▶ **Exercício 1**
Liste os artistas da terra natal do Djonga que, segundo o texto sobre o rapper, participam dos três álbuns dele.
▶ **Exercício 2**
Reproduza o trecho do texto sobre o rapper Djonga que vai de "Enquanto os espectadores" até "entre os aplausos.", com as duas pontas incluídas.

O rapper mineiro Djonga participou das sessões da peça “Madame Satã” no teatro Jaraguá, em São Paulo, no início de setembro. É possível que boa parte do público tenha ido apenas para vê-lo.

Enquanto os espectadores entravam no teatro, os personagens ficavam espalhados pelas cadeiras da plateia até que todos se posicionassem. Ao ver Djonga sentado na última fileira, um fã anunciou que sentaria ao seu lado e foi vetado pelo rapper, que se levantou em seguida. No fim da peça, vários gritos de “Gustavo”, primeiro nome do artista, podiam ser ouvidos por entre os aplausos.

“É muito complexo, porque as pessoas sempre vão me olhar como o Djonga e eu também sempre vou me sentir assim, mas é preciso trabalhar essa disciplina”, diz o artista sobre o trabalho no teatro. “Mas Djonga também é um personagem, assim como o meu Madame Satã.”

Nos últimos três anos da carreira de Gustavo, é possível acompanhar o arco de construção do personagem Djonga por meio dos álbuns “Heresia” (2017), “O Menino que Queria Ser Deus” (2018) e “Ladrão” (2019). Se no primeiro disco ele bradava sobre as dificuldades que vivia na capital mineira, sua cidade natal, e da luta para conquistar algum espaço na cena de rap nacional, no segundo, um Djonga já um tanto mais maduro relatava o sufoco com a recém-adquirida fama.

Em “Ladrão”, o rapper fechou a trilogia com a reflexão de que o melhor a se fazer com a fama e o dinheiro é levá-los de volta à sua origem, uma espécie de Robbin Hood belo-horizontino. Não à toa, os três álbuns são recheados de participações da terra natal de Djonga que decolaram por si próprias nos anos seguintes: FBC, Sidoka, Hot, MC Kaio, Chris MC.

“Sinto que eu fiz meu melhor [nesses discos], mas que ainda tenho muito mais pra caminhar. Tanto de discurso, quanto de estética, quanto de número”, fala. “A grana eu já conquistei. Agora é pela arte.”

No último ano de seu ensino médio, em 2011, Gustavo Pereira Marques roteirizou e dirigiu uma peça como parte de uma feira cultural da escola. Esse tinha sido seu primeiro e último contato com o teatro até abril de 2019 quando, num encontro com a atriz e diretora Bia Nogueira, Gustavo pediu para participar da peça que da remontagem de “Madame Satã”. Lá pelos idos de 2011, ele não pensava em ser rapper. “[Mas] eu sempre soube que seria artista de alguma forma. E arte é tudo: pintar, estar nos palcos, na televisão, no cinema, na música.”

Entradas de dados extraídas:
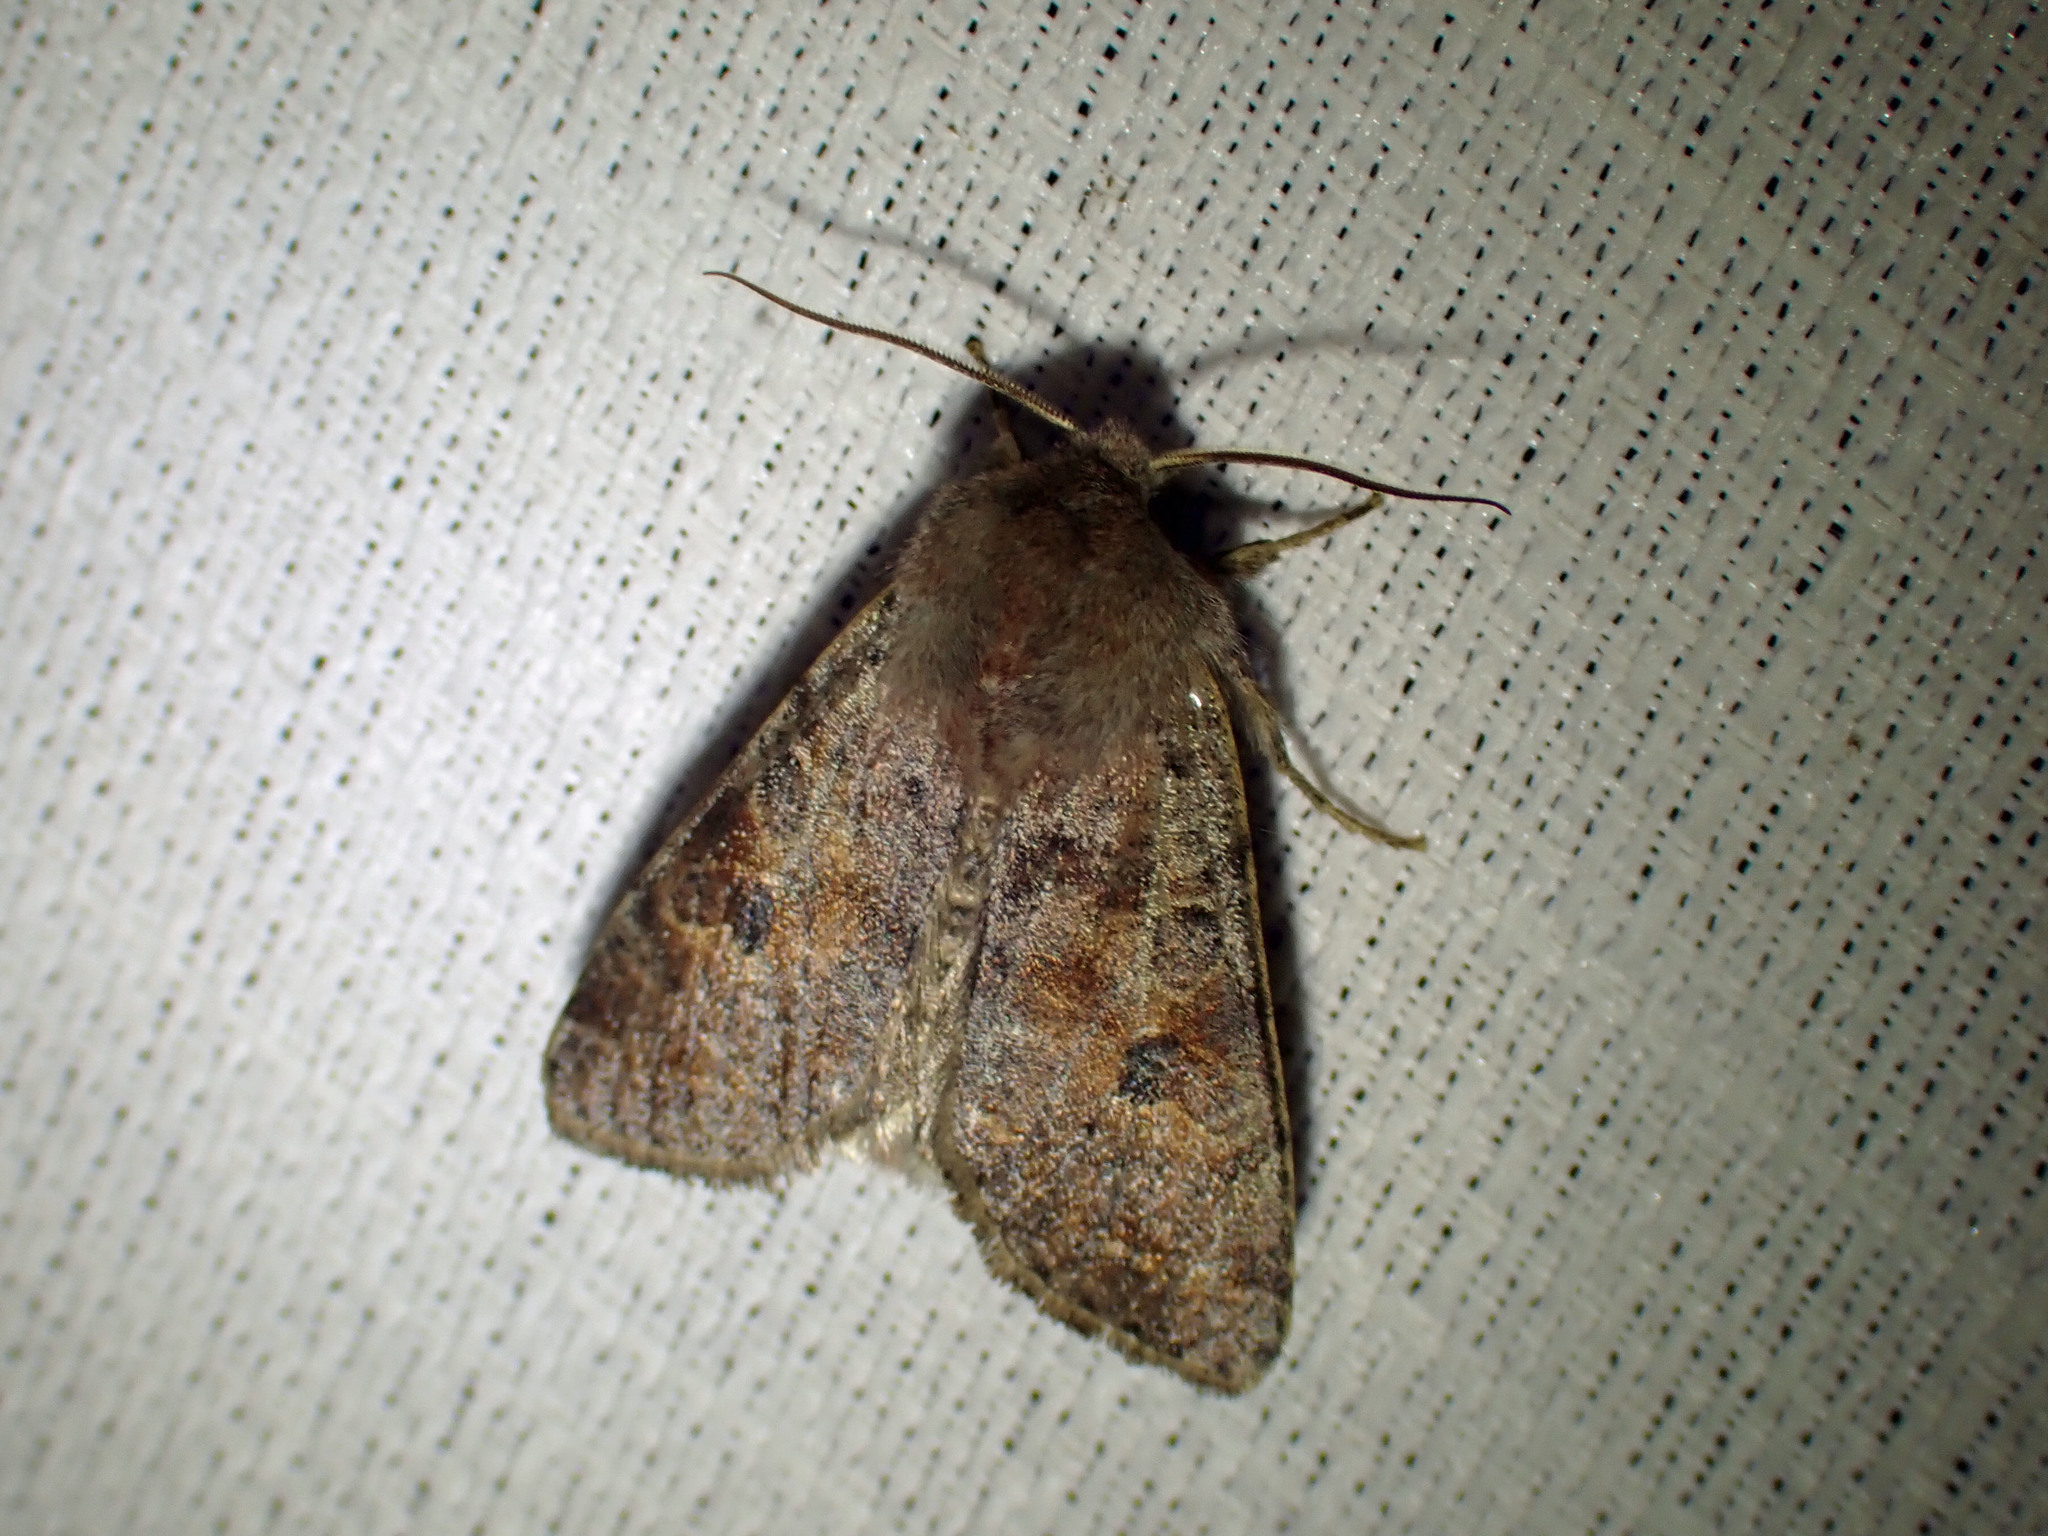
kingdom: Animalia
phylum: Arthropoda
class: Insecta
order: Lepidoptera
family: Noctuidae
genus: Orthosia
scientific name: Orthosia hibisci
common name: Green fruitworm
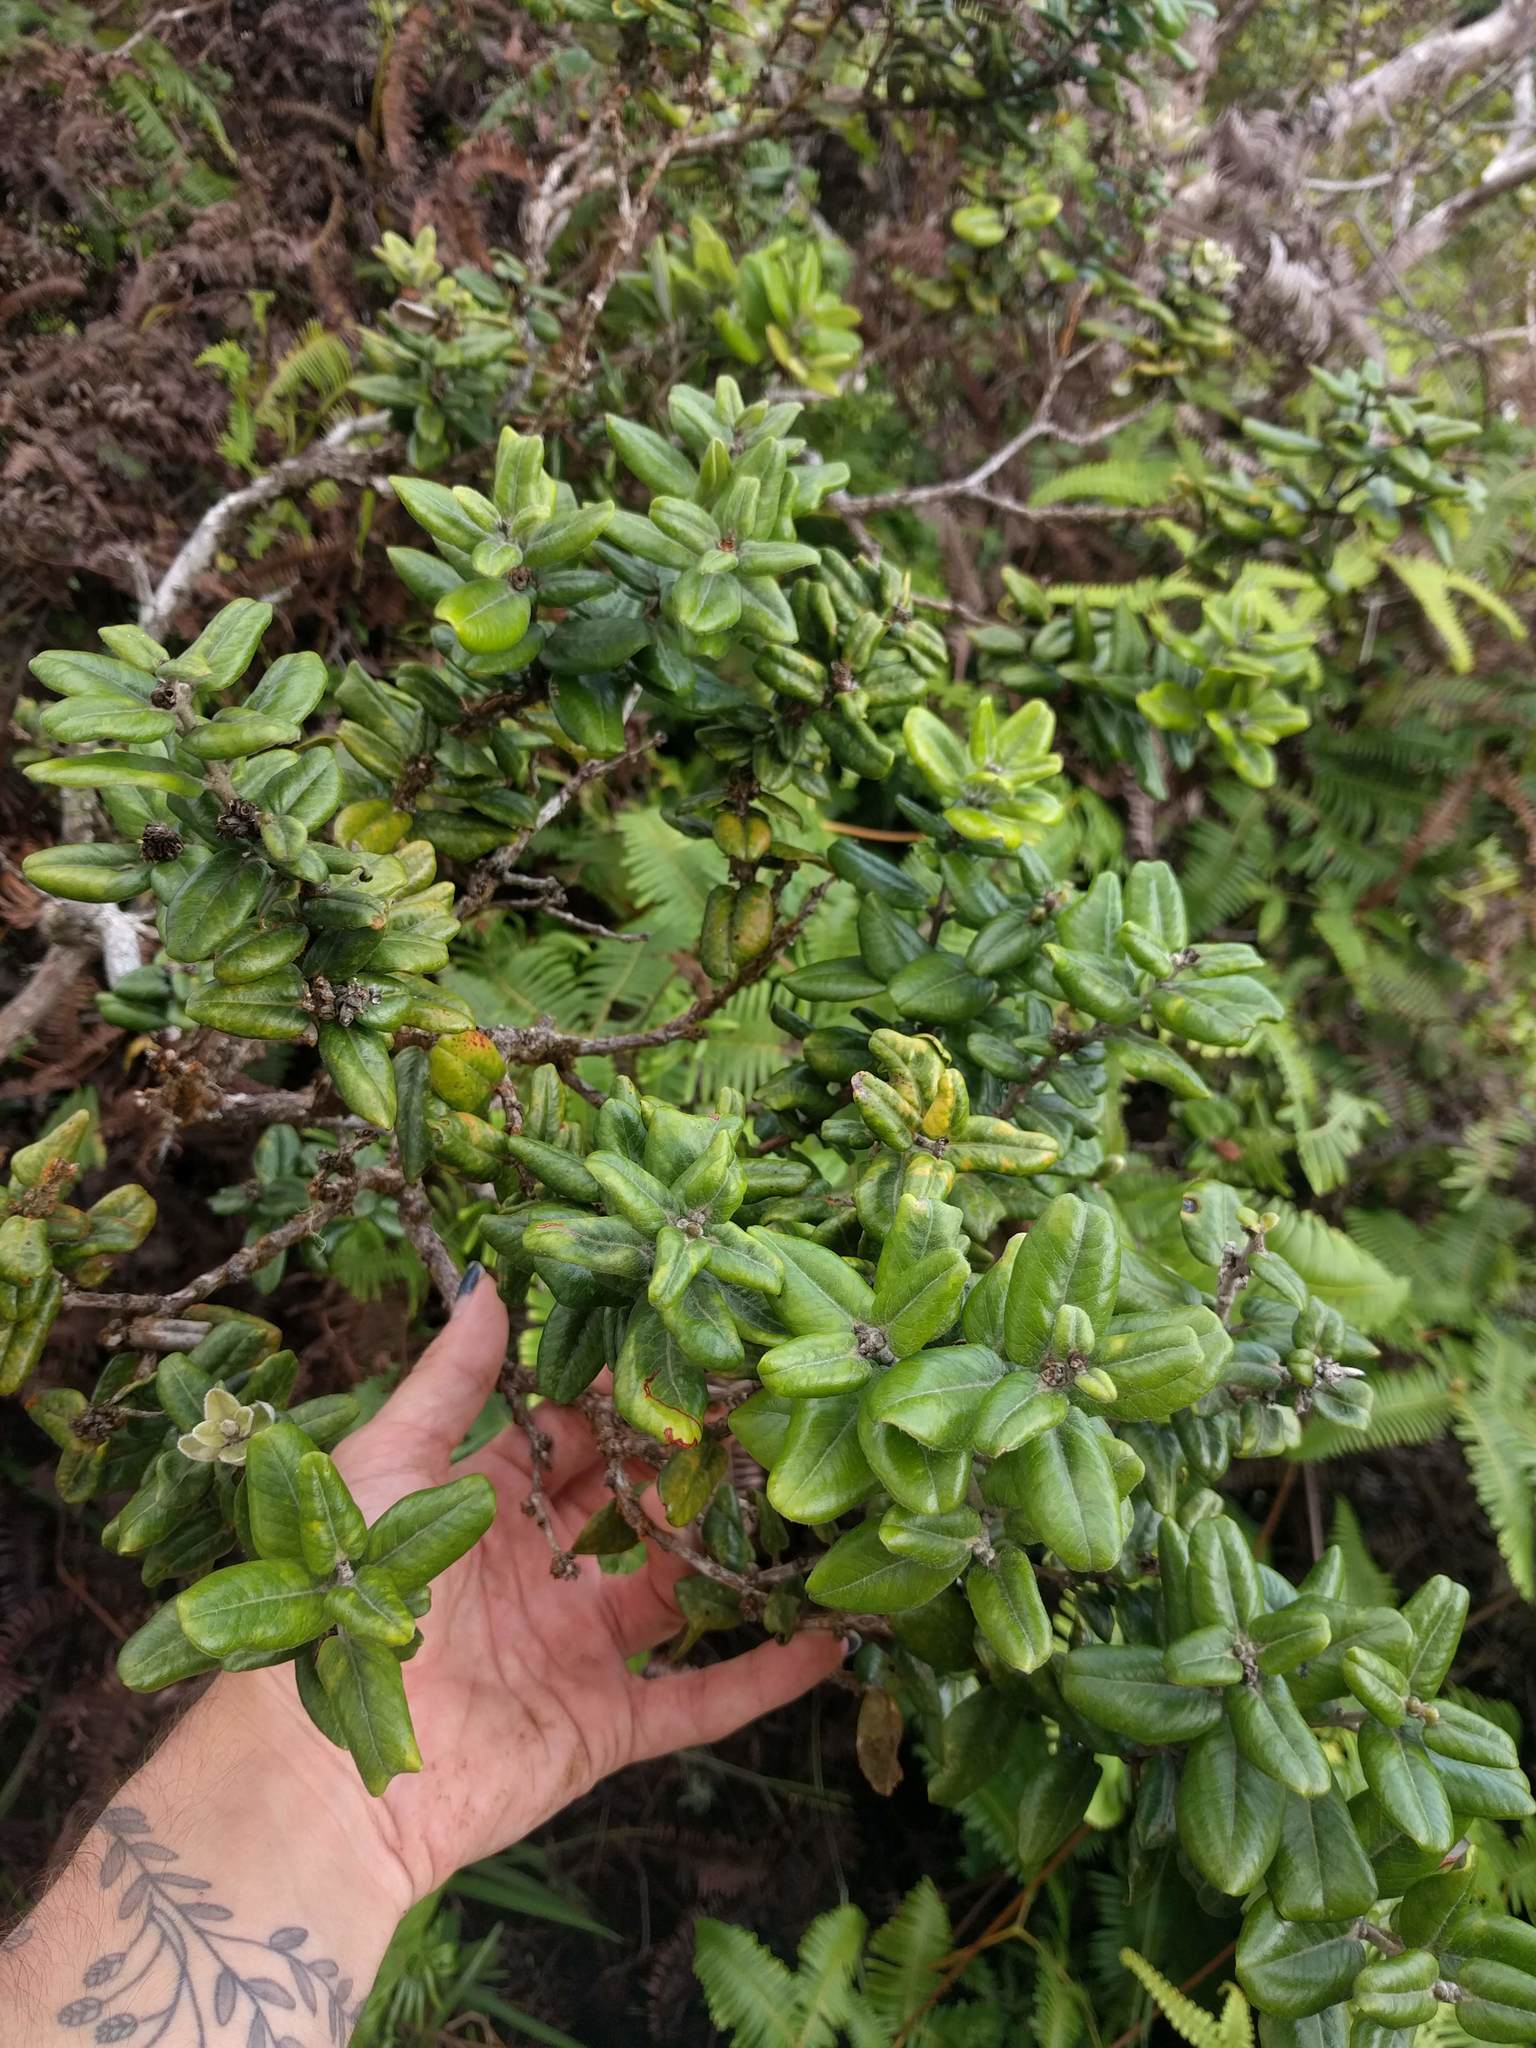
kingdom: Plantae
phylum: Tracheophyta
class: Magnoliopsida
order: Myrtales
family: Myrtaceae
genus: Metrosideros
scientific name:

▶ **Resposta escrita 1**
FBC, Sidoka, Hot, MC Kaio, Chris MC

▶ **Resposta escrita 2**
Enquanto os espectadores entravam no teatro, os personagens ficavam espalhados pelas cadeiras da plateia até que todos se posicionassem. Ao ver Djonga sentado na última fileira, um fã anunciou que sentaria ao seu lado e foi vetado pelo rapper, que se levantou em seguida. No fim da peça, vários gritos de “Gustavo”, primeiro nome do artista, podiam ser ouvidos por entre os aplausos.